Im Barmelweid-Leitbild ist zu lesen, man setze sich aktiv für die Gesundheitsförderung ein. Zu diesem Zweck wurde ein Achtsamkeitspfad angelegt, der Ruhe und Gelassenheit in den Alltag bringen soll. Das geschieht mit Hilfe von Dehnübungen, Schulterbewegungen und Atemübungen – was das flächendeckende Rauchverbot rechtfertigt.
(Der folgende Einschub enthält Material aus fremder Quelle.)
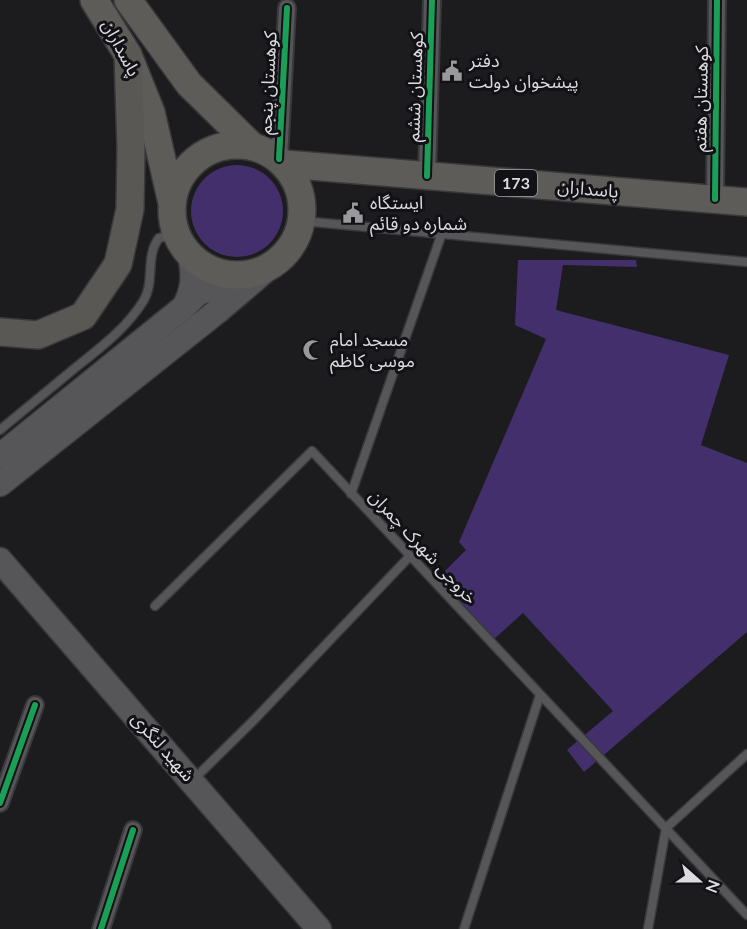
<svg xmlns="http://www.w3.org/2000/svg" width="747" height="929" font-family="Lato,'Noto Sans Arabic',sans-serif">
	<style>
		.green { fill: #422f6b }
		.lines { fill: none; stroke-linecap: round; stroke-linejoin: round }
		.service-casing { stroke: #39383b; stroke-width: 11 }
		.minor-casing { stroke: #39383b; stroke-width: 20 }
		.secondary-casing { stroke: #39383b; stroke-width: 27 }
		.primary-casing { stroke: #39383b; stroke-width: 30 }
		.trunk-casing { stroke: #39383b; stroke-width: 30 }
		.service { stroke: #565658; stroke-width: 8 }
		.minor { stroke: #565658; stroke-width: 16 }
		.secondary { stroke: #565658; stroke-width: 24 }
		.primary { stroke: #5d5c58; stroke-width: 27 }
		.trunk { stroke: #5a5854; stroke-width: 27 }
		.cycleway-casing { stroke: #121116; stroke-width: 10 }
		.cycleway { stroke: #1a9f57; stroke-width: 6 }
		.labels { text-anchor: middle; stroke-width: 6; stroke-linejoin: round; paint-order: stroke }
		.shield { fill: #121116; stroke: #9f9ea3; stroke-width: 1.5 }
		.shield-label { font-size: 16px; font-weight: bold; fill: #dcdbdf }
		.street-label { font-size: 18px; fill: #dcdbdf; stroke: #121116 }
		.poi-label { font-size: 18px; fill: #dcdbdf; stroke: #121116; text-anchor: start }
	</style>
	<rect width="100%" height="100%" fill="#1c1b1e"/>
	<g class="green">
		<circle cx="237" cy="211" r="46"/>
		<polygon points="518,260 636,260 637,267 563,265 556,310 729,355 701,445 747,463 747,632 584,772 567,750 613,711 523,613 494,639 482,640 436,580 466,550 459,542 546,339 515,325"/>
	</g>
	<g class="lines">
		<g class="service-casing">
			<g id="service">
				<polyline points="302,221 747,262"/>
				<path d="M0 430C25 409 50 389 75 368 100 348 127 328 144 300 155 281 145 256 159 238L168 236 182 246"/>
				<polyline points="351,494 442,233"/>
				<polyline points="155,606 312,451 747,915"/>
				<polyline points="192,781 254,720 410,556"/>
				<polyline points="464,929 540,695"/>
				<polyline points="648,929 666,828 747,754"/>
			</g>
		</g>
		<g class="minor-casing">
			<g id="minor">
				<polyline points="279,159 287,8"/>
				<polyline points="427,176 432,0"/>
				<polyline points="715,199 717,0"/>
				<polyline points="0,803 35,705"/>
				<polyline points="101,929 133,830"/>
			</g>
		</g>
		<g class="secondary-casing">
			<g id="secondary">
				<polyline points="184,307 197,294 211,288 221,294 223,301 219,310"/>
				<path d="M0 456 184 307C194 289 194 276 190 255"/>
				<polyline points="0,484 219,310 267,269"/>
				<polyline points="0,560 319,929"/>
			</g>
		</g>
		<g class="primary-casing">
			<g id="primary">
				<polyline points="94,0 128,55 151,112 172,203"/>
				<polyline points="128,0 189,84 251,145"/>
				<circle cx="237" cy="210" r="65"/>
				<polyline points="285,164 747,202"/>
			</g>
		</g>
		<g class="trunk-casing">
			<polyline id="trunk" points="0,332 38,335 83,316 118,264 130,209 131,149 128,55"/>
		</g>
		<use href="#service" class="service"/>
		<use href="#minor" class="minor"/>
		<use href="#secondary" class="secondary"/>
		<use href="#primary" class="primary"/>
		<use href="#trunk" class="trunk"/>
		<g class="cycleway-casing">
			<g id="cycleway">
				<polyline points="279,159 287,8"/>
				<polyline points="427,176 432,0"/>
				<polyline points="715,199 717,0"/>
				<polyline points="0,803 35,705"/>
				<polyline points="101,929 133,830"/>
			</g>
		</g>
		<use href="#cycleway" class="cycleway"/>
	</g>
	<defs>
		<g id="civic-bare" transform="scale(1.62)"><path d="M-.6-6.5H3V-4.5H.6V-3L4-1V1h2V6H-6V1h2V-1L-.6-3ZM-1.2 2.5V6h2.4V2.5Z" fill="#99989b" stroke="#121116" stroke-width="2.5" paint-order="stroke"/></g>
		<g id="mosque-bare" transform="scale(1.62)"><path d="M3.5-4.9A6 6 0 1 0 3.5 4.9A5 5 0 1 1 3.5-4.9Z" fill="#99989b" stroke="#121116" stroke-width="2.5" paint-order="stroke"/></g>
	</defs>
	<g fill-rule="evenodd">
		<use href="#civic-bare" x="452" y="71"/>
		<use href="#civic-bare" x="353" y="213"/>
		<use href="#mosque-bare" x="313" y="350"/>
	</g>
	<g class="labels">
		<rect class="shield" x="495" y="170" width="42" height="26" rx="4.5"/>
		<g class="shield-label">
			<text x="516" y="189">173</text>
		</g>
		<g class="street-label">
			<text transform="translate(121 48) rotate(62)" y="6">پاسداران</text>
			<text transform="translate(268 83) rotate(-87)" y="6">کوهستان پنجم</text>
			<text transform="translate(415 87) rotate(-88)" y="6">کوهستان ششم</text>
			<text transform="translate(701 99) rotate(-89)" y="6">کوهستان هفتم</text>
			<text transform="translate(588 189) rotate(5)" y="6">پاسداران</text>
			<text transform="translate(423 547) rotate(47)" y="6">خروجی شهرک چمران</text>
			<text transform="translate(163 747) rotate(49)" y="6">شهید لنگری</text>
		</g>
		<g class="poi-label">
			<text x="469" y="67">دفتر<tspan x="469" dy="21">پیشخوان دولت</tspan></text>
			<text x="370" y="209">ایستگاه<tspan x="370" dy="21">شماره دو قائم</tspan></text>
			<text x="330" y="346">مسجد امام<tspan x="330" dy="21">موسی کاظم</tspan></text>
		</g>
	</g>
	<g transform="translate(699 881) rotate(111)" stroke="#121116" stroke-width="4.5" paint-order="stroke">
	<path d="M0-4.5L10 22L0 15L-10 22Z" fill="#dcdbdf"/>
	<text y="-9" font-size="16" font-weight="bold" text-anchor="middle" fill="#dcdbdf">N</text>
	</g>
</svg>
Auch ein Rehabilitationsparcours ist angelegt, dem ich vom Personalhaus 4 in Richtung Westen folgen wollte. Doch der Weg war derart vereist, dass ich vorsichtshalber wieder umkehrte, um nicht selber zum Therapie- und Rehabilitationsfall zu werden. Dafür trieb ich botanische Studien an einem Hang neben der Strasse, wo einige Tafeln lehrten, was unter dem Schnee gerade die winterliche Ruhe und Gelassenheit genoss: eine Färber Hundskamille (im übrigen sind Hunde auf dem Areal nicht erlaubt), Mittleres Zittergras, von dem sich einige Halme zeigten und denen es selbst zum Zittern zu kalt war, ein unter dicken Schneekristallen begrabenes Wald-Weidenröschen, der Weisse Mauerpfeffer, unsichtbar, aber wenigstens farblich mit dem Schnee übereinstimmend. Vom Blutroten Storchenschnabel war nur die Schrifttafel zu sehen, aber immerhin hatte der Schaf-Schwingel seine borstenförmigen Blätter aus dem Schnee herausgearbeitet.
 
Und das alles war von einem Raureifwald am steilen Jurafels begleitet. Die sechseckigen, nadelförmigen Eiskristalle lagerten nicht nur oben auf den Ästen, sondern setzten sich auch an unzugänglichen Stellen der Bäume und Pflanzen an. So etwas bringt nicht einmal ein blühender Baum fertig. Davon lässt man sich gern von seinen Alltagsgefühlen ablenken, und seien diese auch noch so angenehm.